Бибов подбирает разбросанные по сцене дипломы и медали и сует их председателю; потом обхватывает его обеими руками, словно пытаясь удержать все вместе (дипломы, медали и самого председателя): слышно, как он говорит: «Да вы совсем старик, Румковский»; сидящие в переднем ряду тревожно навострили уши, им кажется, что он бормочет почти умиленно:
— Вы допотопный старик, Румковский. Вы решили, что можете купить власть и влияние, можете вить свои извращенные грязные гнезда у стен Высшей Власти, а потом продолжать растрачивать и присваивать, как много раз в истории делали люди вашего сорта и как вам свойственно поступать.
Но скажу вам: эти времена давно прошли. Эти времена auf ewig vorbei. Теперь — Entschlossenheit, Mut und Kompetenz.
Последние слова он говорит не Румковскому, он произносит их, обернувшись к публике. Его улыбка кажется понимающей и одновременно снисходительной.
Бибов определенно имеет успех: все (кроме госпожи Фукс, сидящей с расстроенным видом, и Регины Румковской, которая роется в сумочке, словно пытается и никак не может что-то в ней найти) вдруг начинают смеяться. Все в салоне — от высокопоставленных персон в первых рядах до сидящих позади бригадиров и наладчиков оборудования. Иные вскакивают и, подняв руки, начинают аплодировать и кричать «браво!», словно на незамысловатом представлении в варьете, и когда напряжение отпускает руки и ноги, к кричащим присоединяются другие и принимаются с облегчением — или набравшись храбрости — стучать ногами по полу, улюлюкать и вопить.

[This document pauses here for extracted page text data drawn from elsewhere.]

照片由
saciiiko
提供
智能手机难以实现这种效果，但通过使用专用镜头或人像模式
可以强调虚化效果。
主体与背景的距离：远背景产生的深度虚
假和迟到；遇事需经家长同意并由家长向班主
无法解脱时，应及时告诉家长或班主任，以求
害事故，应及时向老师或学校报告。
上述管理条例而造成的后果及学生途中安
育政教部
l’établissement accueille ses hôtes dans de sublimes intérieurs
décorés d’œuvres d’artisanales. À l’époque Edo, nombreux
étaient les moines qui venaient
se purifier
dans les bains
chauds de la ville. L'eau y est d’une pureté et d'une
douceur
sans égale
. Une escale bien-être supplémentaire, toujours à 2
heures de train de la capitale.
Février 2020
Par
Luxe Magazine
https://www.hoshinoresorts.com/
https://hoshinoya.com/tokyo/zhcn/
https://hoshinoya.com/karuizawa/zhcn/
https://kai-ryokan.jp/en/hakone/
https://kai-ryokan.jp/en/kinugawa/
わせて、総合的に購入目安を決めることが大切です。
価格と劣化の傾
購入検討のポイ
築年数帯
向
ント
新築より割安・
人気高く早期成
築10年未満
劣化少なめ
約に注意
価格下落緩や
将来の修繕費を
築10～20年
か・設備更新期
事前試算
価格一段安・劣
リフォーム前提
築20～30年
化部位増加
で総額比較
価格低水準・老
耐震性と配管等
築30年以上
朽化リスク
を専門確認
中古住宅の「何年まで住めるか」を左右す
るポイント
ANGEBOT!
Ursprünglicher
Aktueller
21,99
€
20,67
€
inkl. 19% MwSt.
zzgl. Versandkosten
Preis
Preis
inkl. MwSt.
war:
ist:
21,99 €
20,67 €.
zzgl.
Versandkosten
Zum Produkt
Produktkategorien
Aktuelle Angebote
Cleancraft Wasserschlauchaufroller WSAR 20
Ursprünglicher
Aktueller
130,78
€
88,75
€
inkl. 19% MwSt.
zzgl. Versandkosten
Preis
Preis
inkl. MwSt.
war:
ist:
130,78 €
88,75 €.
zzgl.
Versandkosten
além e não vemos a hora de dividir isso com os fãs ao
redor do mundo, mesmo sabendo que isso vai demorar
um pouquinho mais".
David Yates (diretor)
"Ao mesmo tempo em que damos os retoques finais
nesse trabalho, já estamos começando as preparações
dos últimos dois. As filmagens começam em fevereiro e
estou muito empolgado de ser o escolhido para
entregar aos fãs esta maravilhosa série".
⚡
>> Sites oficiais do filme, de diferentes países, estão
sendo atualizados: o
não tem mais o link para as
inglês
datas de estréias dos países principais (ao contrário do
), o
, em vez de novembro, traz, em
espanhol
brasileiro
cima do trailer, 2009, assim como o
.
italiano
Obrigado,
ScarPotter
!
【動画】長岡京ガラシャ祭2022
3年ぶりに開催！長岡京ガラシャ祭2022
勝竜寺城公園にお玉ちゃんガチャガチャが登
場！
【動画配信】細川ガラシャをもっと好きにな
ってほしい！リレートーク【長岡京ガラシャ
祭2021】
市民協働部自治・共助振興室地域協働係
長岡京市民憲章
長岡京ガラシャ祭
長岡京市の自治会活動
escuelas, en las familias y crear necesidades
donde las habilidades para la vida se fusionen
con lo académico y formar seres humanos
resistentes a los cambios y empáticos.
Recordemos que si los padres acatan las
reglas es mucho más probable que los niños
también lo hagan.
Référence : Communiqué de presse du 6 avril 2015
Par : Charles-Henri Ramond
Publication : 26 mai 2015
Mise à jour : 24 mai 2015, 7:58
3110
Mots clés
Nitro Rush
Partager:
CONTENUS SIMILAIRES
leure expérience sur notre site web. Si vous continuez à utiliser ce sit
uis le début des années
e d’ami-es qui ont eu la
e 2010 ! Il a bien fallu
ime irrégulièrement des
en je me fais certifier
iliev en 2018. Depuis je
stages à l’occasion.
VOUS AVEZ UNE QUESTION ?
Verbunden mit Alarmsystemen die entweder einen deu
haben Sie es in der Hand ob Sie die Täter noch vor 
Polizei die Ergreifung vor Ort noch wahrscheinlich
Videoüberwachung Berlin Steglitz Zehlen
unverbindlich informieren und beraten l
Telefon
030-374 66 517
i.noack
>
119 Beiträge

Но это не варьете. Крики какое-то время продолжаются, а потом люди осознают, что на сцене, обняв, как ребенка, старосту евреев и пожиная восхищение публики, стоит на самом-то деле господин амтсляйтер. Кто-то из оркестрантов, во всяком случае, сознает это в достаточной степени, чтобы понять: есть только один выход из этой потенциально опасной для жизни ситуации; он берет инициативу на себя, и раздаются первые звуки der Badenweilermarsch.[21]
Vaterland, hör’ deiner Söhne Schwur:Nimmer zurück! Vorwärts den Blick!
Потом произошло непонятное. Предводительствуемые людьми нового времени, прежде всего Гертлером и Якубовичем (им обоим надоела затянувшаяся церемония награждения), Сановники направились в фойе, где был накрыт пышный Стол для Великолепного фуршета.
Этот самый Великолепный фуршет стал притчей во языцех еще до того, как был явлен миру. Не исключено, что он сделался событием более обсуждаемым и, так сказать, смачным, нежели сама выставка.
Откровенно говоря, власти разрешили принцессе Елене устроить этот фуршет только потому, что следовало предъявить продукты питания, которые производятся в гетто. Во всяком случае, там были колбаса и солонина со скотобоен гетто — к сожалению, не кошерные, но о кошерном мясе давно пришлось забыть; был хлеб из собственных пекарен; были даже конфеты и сдобное печенье с джемом, который производился на бывших консервных заводах Шломо Герцберга в Марысине. К угощению подавали красное вино в высоких бокалах. Вино привезли из Лицманштадта в качестве Geschenk’a от Бибова, но бокалы были из настоящего хрусталя, их расставили на зеркальных подносах так искусно, что гости, жадно потянувшиеся к блюдам, не могли не вспомнить золотые деньки, когда di sheine jidn сиживали, как все, в кафе на Пётрковской улице, кушали szarlotkę и пили чай или хорошее рейнское вино.
Председатель, казалось, пришел в себя после своих зажигательных речей и теперь ходил среди гостей, старательно сохраняя остатки былого достоинства.
Большинство из круга Якубовича и Гертлера сдержанно отворачивались при его приближении. Другие были не такими принципиальными. Вскоре и председатель собрал вокруг себя небольшую группку из мелких канцеляристов и секретарей суда, ждавших, когда с его губ сорвется благосклонное слово, слово, которое впоследствии могло обернуться повышением в должности; возможно, дело было в конкуренции — Якубович, Варшавский, Гертлер и Райнгольд собрали вокруг себя гораздо более плотные группы, — но председатель в тот вечер щедро раздавал обещания и уверения.